*GOAL OF THE EXERCISE:*
The reply should repeat all of the data word for word, with no pictures.

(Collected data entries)
◇ ◇ ◇ ◇
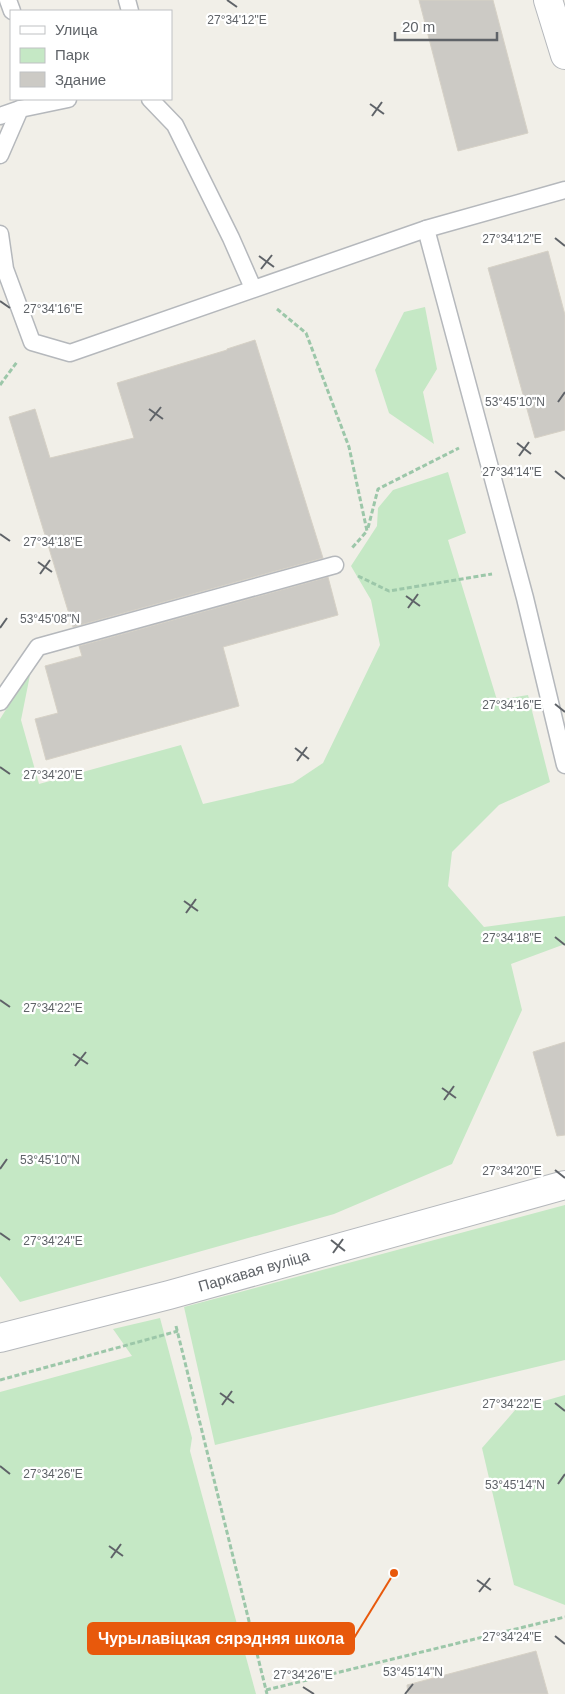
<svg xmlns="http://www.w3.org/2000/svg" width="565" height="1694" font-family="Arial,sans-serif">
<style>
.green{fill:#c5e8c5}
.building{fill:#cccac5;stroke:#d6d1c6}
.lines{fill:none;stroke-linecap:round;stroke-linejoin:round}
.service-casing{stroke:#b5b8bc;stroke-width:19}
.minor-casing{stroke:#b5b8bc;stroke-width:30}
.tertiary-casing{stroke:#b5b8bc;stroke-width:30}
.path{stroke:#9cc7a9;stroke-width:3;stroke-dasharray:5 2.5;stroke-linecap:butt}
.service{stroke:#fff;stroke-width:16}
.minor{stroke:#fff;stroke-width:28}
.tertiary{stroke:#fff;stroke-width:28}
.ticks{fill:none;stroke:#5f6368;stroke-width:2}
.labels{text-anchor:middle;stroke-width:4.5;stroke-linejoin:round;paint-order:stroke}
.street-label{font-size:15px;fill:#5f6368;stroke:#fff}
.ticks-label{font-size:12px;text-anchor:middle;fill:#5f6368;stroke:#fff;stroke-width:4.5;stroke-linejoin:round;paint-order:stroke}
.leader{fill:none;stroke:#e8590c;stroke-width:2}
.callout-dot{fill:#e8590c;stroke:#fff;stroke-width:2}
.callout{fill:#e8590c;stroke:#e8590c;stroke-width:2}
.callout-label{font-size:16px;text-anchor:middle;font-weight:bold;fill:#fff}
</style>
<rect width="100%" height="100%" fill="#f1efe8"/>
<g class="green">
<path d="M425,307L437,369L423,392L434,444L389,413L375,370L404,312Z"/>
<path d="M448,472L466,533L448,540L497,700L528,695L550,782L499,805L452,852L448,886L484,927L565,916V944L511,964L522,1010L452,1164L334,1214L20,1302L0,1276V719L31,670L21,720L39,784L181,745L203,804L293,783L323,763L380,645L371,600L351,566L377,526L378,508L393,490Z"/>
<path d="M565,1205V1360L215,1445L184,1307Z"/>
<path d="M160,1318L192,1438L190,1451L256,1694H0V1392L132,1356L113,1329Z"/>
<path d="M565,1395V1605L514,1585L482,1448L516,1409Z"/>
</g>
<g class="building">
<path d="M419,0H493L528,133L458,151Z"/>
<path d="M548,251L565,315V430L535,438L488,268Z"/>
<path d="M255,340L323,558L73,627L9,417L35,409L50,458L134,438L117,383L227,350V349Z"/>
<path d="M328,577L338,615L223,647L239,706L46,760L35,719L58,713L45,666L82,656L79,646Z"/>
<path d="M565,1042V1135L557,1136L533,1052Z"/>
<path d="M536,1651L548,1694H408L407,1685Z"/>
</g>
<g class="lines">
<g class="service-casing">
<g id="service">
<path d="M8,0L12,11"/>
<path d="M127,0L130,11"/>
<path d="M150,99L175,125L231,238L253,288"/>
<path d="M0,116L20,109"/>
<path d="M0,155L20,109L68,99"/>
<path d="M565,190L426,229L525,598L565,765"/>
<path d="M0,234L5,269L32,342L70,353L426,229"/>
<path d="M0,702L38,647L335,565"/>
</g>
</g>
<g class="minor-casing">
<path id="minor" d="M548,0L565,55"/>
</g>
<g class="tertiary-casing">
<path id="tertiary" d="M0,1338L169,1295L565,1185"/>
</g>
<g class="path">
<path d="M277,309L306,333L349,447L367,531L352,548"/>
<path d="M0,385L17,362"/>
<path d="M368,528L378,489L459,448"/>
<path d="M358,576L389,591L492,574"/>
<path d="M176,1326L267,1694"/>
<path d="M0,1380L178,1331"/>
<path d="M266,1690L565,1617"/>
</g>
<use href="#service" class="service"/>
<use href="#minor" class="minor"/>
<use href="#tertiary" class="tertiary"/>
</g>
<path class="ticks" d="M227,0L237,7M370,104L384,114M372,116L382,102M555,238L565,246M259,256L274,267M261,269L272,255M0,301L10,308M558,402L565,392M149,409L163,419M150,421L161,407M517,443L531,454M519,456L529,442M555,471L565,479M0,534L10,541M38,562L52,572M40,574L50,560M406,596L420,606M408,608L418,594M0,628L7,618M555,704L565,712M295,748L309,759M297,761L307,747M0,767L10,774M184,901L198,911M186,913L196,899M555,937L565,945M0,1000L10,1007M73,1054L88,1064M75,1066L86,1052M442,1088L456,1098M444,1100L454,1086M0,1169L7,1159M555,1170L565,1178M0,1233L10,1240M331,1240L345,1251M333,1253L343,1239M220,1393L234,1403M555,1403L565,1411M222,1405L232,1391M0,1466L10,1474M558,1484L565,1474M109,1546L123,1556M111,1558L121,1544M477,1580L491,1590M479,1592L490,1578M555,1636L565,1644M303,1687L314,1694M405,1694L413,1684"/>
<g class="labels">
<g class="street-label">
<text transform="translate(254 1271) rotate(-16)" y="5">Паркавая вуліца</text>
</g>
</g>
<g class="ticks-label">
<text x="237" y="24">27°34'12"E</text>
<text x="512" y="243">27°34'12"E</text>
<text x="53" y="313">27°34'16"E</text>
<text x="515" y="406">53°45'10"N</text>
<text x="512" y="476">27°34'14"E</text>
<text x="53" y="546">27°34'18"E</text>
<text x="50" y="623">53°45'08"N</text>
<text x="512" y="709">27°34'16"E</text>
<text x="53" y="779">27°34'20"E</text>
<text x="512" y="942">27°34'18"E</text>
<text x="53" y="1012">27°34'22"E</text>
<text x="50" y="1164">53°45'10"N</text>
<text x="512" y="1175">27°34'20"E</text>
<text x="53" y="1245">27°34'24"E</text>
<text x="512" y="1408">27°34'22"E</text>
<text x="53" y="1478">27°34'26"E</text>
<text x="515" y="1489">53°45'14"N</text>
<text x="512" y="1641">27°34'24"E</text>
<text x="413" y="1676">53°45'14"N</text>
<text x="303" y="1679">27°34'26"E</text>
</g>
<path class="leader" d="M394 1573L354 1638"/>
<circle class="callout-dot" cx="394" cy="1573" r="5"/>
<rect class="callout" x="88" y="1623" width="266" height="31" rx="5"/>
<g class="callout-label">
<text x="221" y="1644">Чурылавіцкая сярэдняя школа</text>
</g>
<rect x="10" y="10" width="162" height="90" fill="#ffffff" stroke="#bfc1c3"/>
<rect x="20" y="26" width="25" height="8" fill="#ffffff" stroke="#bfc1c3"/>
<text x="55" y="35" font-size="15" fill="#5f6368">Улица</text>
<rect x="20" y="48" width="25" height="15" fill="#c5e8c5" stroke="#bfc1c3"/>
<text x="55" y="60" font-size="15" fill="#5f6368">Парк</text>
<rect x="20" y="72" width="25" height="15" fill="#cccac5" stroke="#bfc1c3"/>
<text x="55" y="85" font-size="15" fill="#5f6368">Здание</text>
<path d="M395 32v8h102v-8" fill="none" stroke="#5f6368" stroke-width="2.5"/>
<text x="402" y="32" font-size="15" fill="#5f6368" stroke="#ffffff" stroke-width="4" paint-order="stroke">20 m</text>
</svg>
◇ ◇ ◇ ◇
*TASK SOLUTION:*
<svg xmlns="http://www.w3.org/2000/svg" width="565" height="1694" font-family="Arial,sans-serif">
<style>
.green{fill:#c5e8c5}
.building{fill:#cccac5;stroke:#d6d1c6}
.lines{fill:none;stroke-linecap:round;stroke-linejoin:round}
.service-casing{stroke:#b5b8bc;stroke-width:19}
.minor-casing{stroke:#b5b8bc;stroke-width:30}
.tertiary-casing{stroke:#b5b8bc;stroke-width:30}
.path{stroke:#9cc7a9;stroke-width:3;stroke-dasharray:5 2.5;stroke-linecap:butt}
.service{stroke:#fff;stroke-width:16}
.minor{stroke:#fff;stroke-width:28}
.tertiary{stroke:#fff;stroke-width:28}
.ticks{fill:none;stroke:#5f6368;stroke-width:2}
.labels{text-anchor:middle;stroke-width:4.5;stroke-linejoin:round;paint-order:stroke}
.street-label{font-size:15px;fill:#5f6368;stroke:#fff}
.ticks-label{font-size:12px;text-anchor:middle;fill:#5f6368;stroke:#fff;stroke-width:4.5;stroke-linejoin:round;paint-order:stroke}
.leader{fill:none;stroke:#e8590c;stroke-width:2}
.callout-dot{fill:#e8590c;stroke:#fff;stroke-width:2}
.callout{fill:#e8590c;stroke:#e8590c;stroke-width:2}
.callout-label{font-size:16px;text-anchor:middle;font-weight:bold;fill:#fff}
</style>
<rect width="100%" height="100%" fill="#f1efe8"/>
<g class="green">
<path d="M425,307L437,369L423,392L434,444L389,413L375,370L404,312Z"/>
<path d="M448,472L466,533L448,540L497,700L528,695L550,782L499,805L452,852L448,886L484,927L565,916V944L511,964L522,1010L452,1164L334,1214L20,1302L0,1276V719L31,670L21,720L39,784L181,745L203,804L293,783L323,763L380,645L371,600L351,566L377,526L378,508L393,490Z"/>
<path d="M565,1205V1360L215,1445L184,1307Z"/>
<path d="M160,1318L192,1438L190,1451L256,1694H0V1392L132,1356L113,1329Z"/>
<path d="M565,1395V1605L514,1585L482,1448L516,1409Z"/>
</g>
<g class="building">
<path d="M419,0H493L528,133L458,151Z"/>
<path d="M548,251L565,315V430L535,438L488,268Z"/>
<path d="M255,340L323,558L73,627L9,417L35,409L50,458L134,438L117,383L227,350V349Z"/>
<path d="M328,577L338,615L223,647L239,706L46,760L35,719L58,713L45,666L82,656L79,646Z"/>
<path d="M565,1042V1135L557,1136L533,1052Z"/>
<path d="M536,1651L548,1694H408L407,1685Z"/>
</g>
<g class="lines">
<g class="service-casing">
<g id="service">
<path d="M8,0L12,11"/>
<path d="M127,0L130,11"/>
<path d="M150,99L175,125L231,238L253,288"/>
<path d="M0,116L20,109"/>
<path d="M0,155L20,109L68,99"/>
<path d="M565,190L426,229L525,598L565,765"/>
<path d="M0,234L5,269L32,342L70,353L426,229"/>
<path d="M0,702L38,647L335,565"/>
</g>
</g>
<g class="minor-casing">
<path id="minor" d="M548,0L565,55"/>
</g>
<g class="tertiary-casing">
<path id="tertiary" d="M0,1338L169,1295L565,1185"/>
</g>
<g class="path">
<path d="M277,309L306,333L349,447L367,531L352,548"/>
<path d="M0,385L17,362"/>
<path d="M368,528L378,489L459,448"/>
<path d="M358,576L389,591L492,574"/>
<path d="M176,1326L267,1694"/>
<path d="M0,1380L178,1331"/>
<path d="M266,1690L565,1617"/>
</g>
<use href="#service" class="service"/>
<use href="#minor" class="minor"/>
<use href="#tertiary" class="tertiary"/>
</g>
<path class="ticks" d="M227,0L237,7M370,104L384,114M372,116L382,102M555,238L565,246M259,256L274,267M261,269L272,255M0,301L10,308M558,402L565,392M149,409L163,419M150,421L161,407M517,443L531,454M519,456L529,442M555,471L565,479M0,534L10,541M38,562L52,572M40,574L50,560M406,596L420,606M408,608L418,594M0,628L7,618M555,704L565,712M295,748L309,759M297,761L307,747M0,767L10,774M184,901L198,911M186,913L196,899M555,937L565,945M0,1000L10,1007M73,1054L88,1064M75,1066L86,1052M442,1088L456,1098M444,1100L454,1086M0,1169L7,1159M555,1170L565,1178M0,1233L10,1240M331,1240L345,1251M333,1253L343,1239M220,1393L234,1403M555,1403L565,1411M222,1405L232,1391M0,1466L10,1474M558,1484L565,1474M109,1546L123,1556M111,1558L121,1544M477,1580L491,1590M479,1592L490,1578M555,1636L565,1644M303,1687L314,1694M405,1694L413,1684"/>
<g class="labels">
<g class="street-label">
<text transform="translate(254 1271) rotate(-16)" y="5">Паркавая вуліца</text>
</g>
</g>
<g class="ticks-label">
<text x="237" y="24">27°34'12"E</text>
<text x="512" y="243">27°34'12"E</text>
<text x="53" y="313">27°34'16"E</text>
<text x="515" y="406">53°45'10"N</text>
<text x="512" y="476">27°34'14"E</text>
<text x="53" y="546">27°34'18"E</text>
<text x="50" y="623">53°45'08"N</text>
<text x="512" y="709">27°34'16"E</text>
<text x="53" y="779">27°34'20"E</text>
<text x="512" y="942">27°34'18"E</text>
<text x="53" y="1012">27°34'22"E</text>
<text x="50" y="1164">53°45'10"N</text>
<text x="512" y="1175">27°34'20"E</text>
<text x="53" y="1245">27°34'24"E</text>
<text x="512" y="1408">27°34'22"E</text>
<text x="53" y="1478">27°34'26"E</text>
<text x="515" y="1489">53°45'14"N</text>
<text x="512" y="1641">27°34'24"E</text>
<text x="413" y="1676">53°45'14"N</text>
<text x="303" y="1679">27°34'26"E</text>
</g>
<path class="leader" d="M394 1573L354 1638"/>
<circle class="callout-dot" cx="394" cy="1573" r="5"/>
<rect class="callout" x="88" y="1623" width="266" height="31" rx="5"/>
<g class="callout-label">
<text x="221" y="1644">Чурылавіцкая сярэдняя школа</text>
</g>
<rect x="10" y="10" width="162" height="90" fill="#ffffff" stroke="#bfc1c3"/>
<rect x="20" y="26" width="25" height="8" fill="#ffffff" stroke="#bfc1c3"/>
<text x="55" y="35" font-size="15" fill="#5f6368">Улица</text>
<rect x="20" y="48" width="25" height="15" fill="#c5e8c5" stroke="#bfc1c3"/>
<text x="55" y="60" font-size="15" fill="#5f6368">Парк</text>
<rect x="20" y="72" width="25" height="15" fill="#cccac5" stroke="#bfc1c3"/>
<text x="55" y="85" font-size="15" fill="#5f6368">Здание</text>
<path d="M395 32v8h102v-8" fill="none" stroke="#5f6368" stroke-width="2.5"/>
<text x="402" y="32" font-size="15" fill="#5f6368" stroke="#ffffff" stroke-width="4" paint-order="stroke">20 m</text>
</svg>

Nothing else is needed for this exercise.